The “Left” Right of the Copyright
            Dalam Collins (2008) dijelaskan bahwa eksistensi internet pada fase yang disebut sebagai Web 2.0 menciptakan fenomena media and file-sharing yang diatur dalam pengawasan hak cipta. Fase ini menbentuk prosumerisme, yaitu bentuk kreativitas dalam mengombinasikan kegiatan mengonsumsi dan memproduksi media untuk menciptakan sebuah karya yang disebarkan online secara luas melalui situs-situs video-sharing seperti YouTube. Prosumerisme menciptakan era kreatif dalam penggunaan media yang ditandai dengan terjadinya beragam penyuntingan, kolaborasi, dan penggunaan dari konten-konten yang ada dimedia untuk memproduksi karya baru. Namun seperti yang telah dibahas sebelumnya penyebaran konten dalam media diatur dibawah pengawasan hak cipta, tentunya salah satunya dalam prosumerisme ini.
            Collins juga menjelaskan pada dasarnya hak cipta diberikan kepada setiap karya agar dapat diberikan batasan dalam penggunaannya di media oleh setiap pengguna yang mengaksesnya. Hal ini bertujuan untuk memicu kreativitas pengguna media agar konten yang terdapat dalam media menjadi lebih bervariasi. Namun korporat melihat hal ini sebagai sebuah potensi yang menguntungkan baginya dalam persaingan pasar. Properti dari korporat akan mendapatkan perlindungan yang lebih baik melalui jalur hukum. Dari sudut pandang ini, adanya hak cipta justru menjadi melenceng dari tujuannya untuk mengembangkan kreativitasnya. Hak cipta dilihat sebagai suatu alasan untuk menuntut suatu pelanggaran melalui cengkraman hukum yang kuat. Ini menyebabkan setiap hal yang memiliki hak cipta harus mendapatkan lisensi penuh dari pemilik bagi penggunanya dengan cara seperti bayaran.

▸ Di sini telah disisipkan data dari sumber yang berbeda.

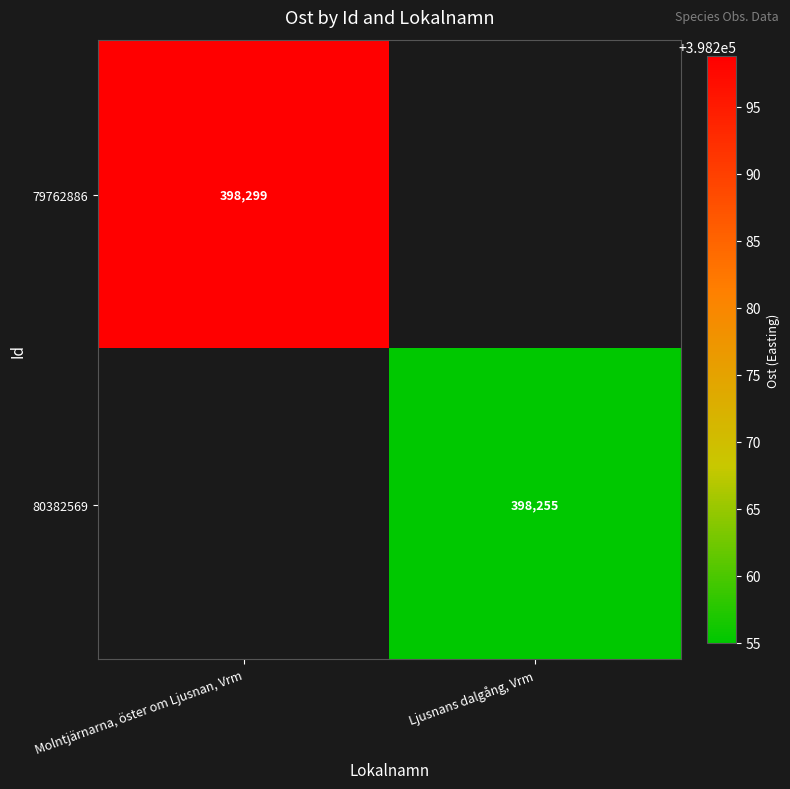

True or false: 79762886 has a value of 582951 at Molntjärnarna, öster om Ljusnan, Vrm.

False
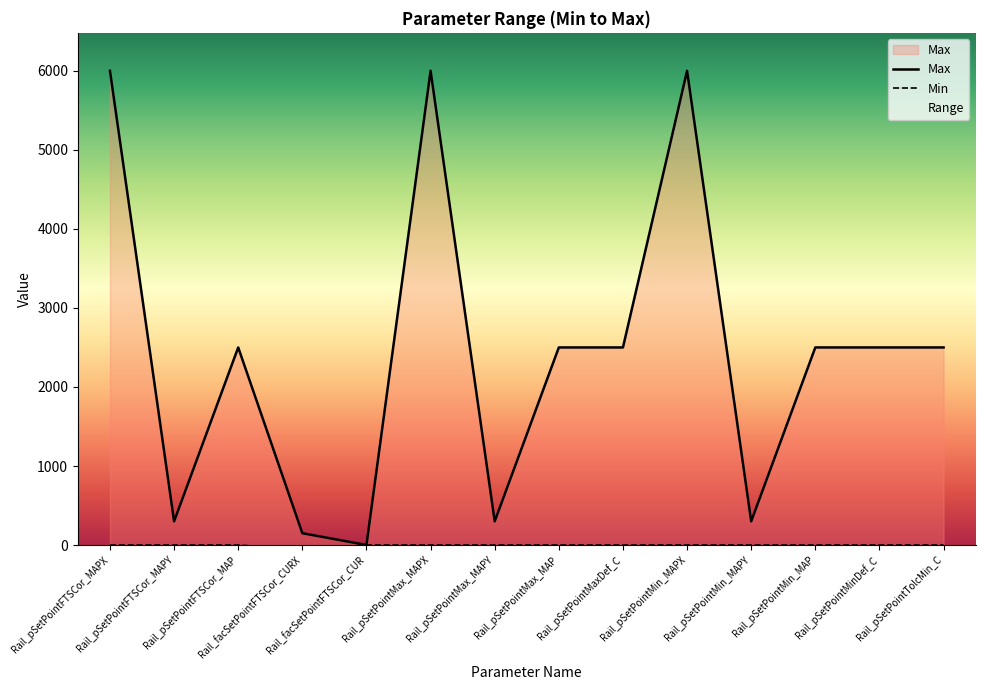

What is the label of the 13th point from the left?

Rail_pSetPointMinDef_C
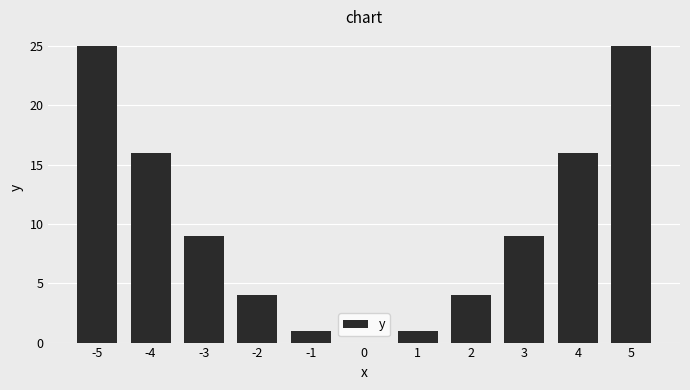

Is it true that the value at -5 is 42?

False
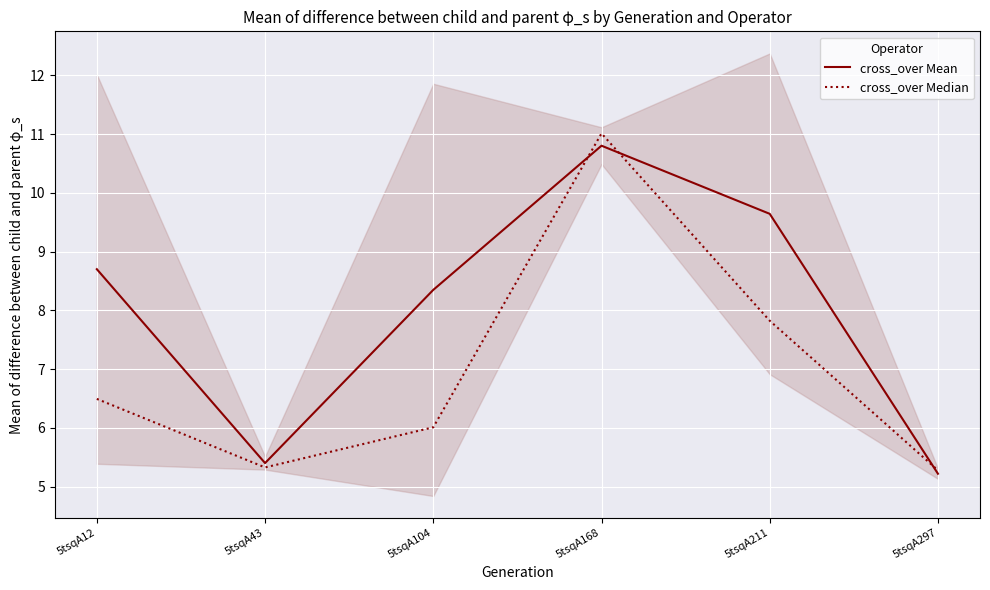

Which category has the lowest value in the cross_over Median series?

5tsqA297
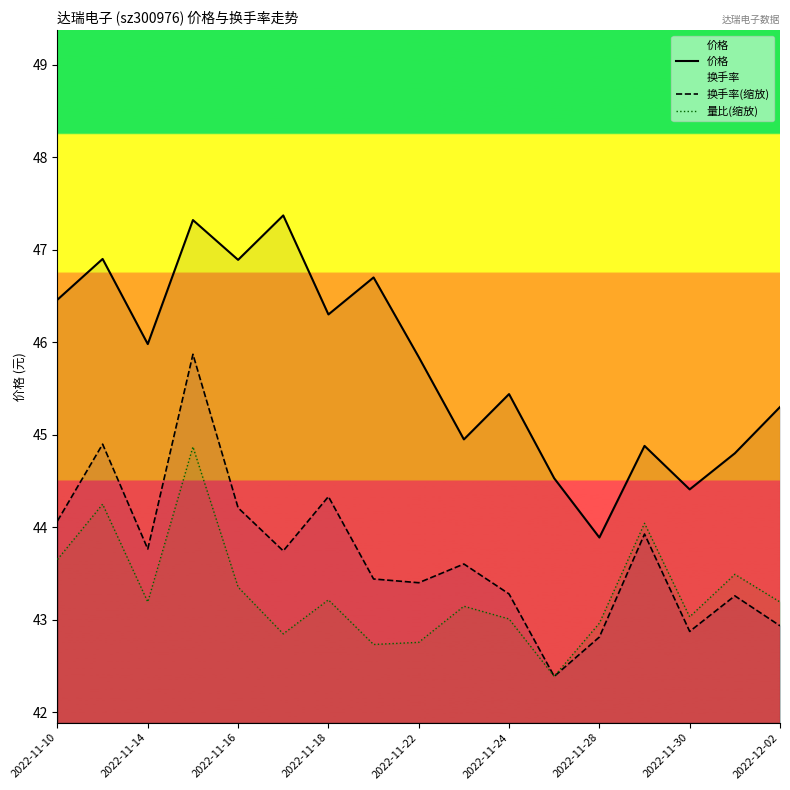

The 价格 series shows 70.6 at 13. True or false?

False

            Memang dengan adanya hak cipta, para pemilik properti tidak sepenuhnya memonopoli propertinya, hal ini diimbangi dengan adanya  fair use. Collins menjelaskan Fair use memang melegalkan penggunaan suatu karya atau properti untuk digunakan tanpa proses lisensi atau ‘gratis,’ namun sangat tergantung dari konteks penggunaanya. Umumnya fair use tidak diperkenakan untuk mereproduksi atau menggunaan karya dan porperti dengan tujuan memperoleh keuntungan secara materil. Contohnya adalah untuk pendidikan atau penelitian. Namun apabila digunakan untuk hal selain itu, pengguna dapat terjerat hukum dan mendapatkan kerugian besar.
Jika ditinjau kembali diasumsikan bahwa sejumlah produk yang memiliki hak cipta hanya dapat diakses secara penuh oleh golongan yang mempu menyanggupi persyaratan lisensinya. Sebagai contoh adalah pada aplikasi Adobe Photoshop. Aplikasi ini memberikan akses yang sangat baik dan mumpuni bagi para desainer untuk mengoptimalkan karya-karyanya. Sayangnya, harga untuk mengakses aplikasi ini dengan lisensi penuh adalah cukup mahal, yaitu sekitar 7 juta rupiah per tahunnya. Hal ini tentu menguntungkan bagi para pemilik modal karena desain grafis merupakan salah satu kegiatan yang menghasilkan cukup banyak keuntungan secara materil. Bagi yang tidak memiliki modal cukup untuk mengakses secara penuh tentu kesulitan untuk meningkatkan kualitas karyanya. Disini terlihat bahwa adanya hak cipta dari photoshop menandakan aplikasi ini ditujukan untuk individu yang memiliki modal. Hal ini semakin memberikan kekuatan bagi orang-orang yang pada dasarnya sudah kuat salah satunya dari segi ekonomi. Padahal seperti yang telah dibahas sebelumnya, hak cipta bertujuan agar banyak individu meningkatkan kreativitasnya. Namun yang terlihat justru ini memberikan peluang opresi pihak-pihak terlibat satu sama lain karena didasari tuntutan pelangaran hak cipta yang berikatan dengan hukum. Disisi lain, adanya hak cipta juga menciptakan ketimpangan dengan keterbatasan dari pihak yang tidak memiliki sumber daya cukup untuk mengembagkan kreativitasnya. Perlu ditinjau ulang penerapan dan regulasi dari hak cipta ini agar hal tersebut tidak berlanjut.

Daftar Referensi
Collins, Steve (2008). Recovering fair use, M/C Media Culture 11 (6).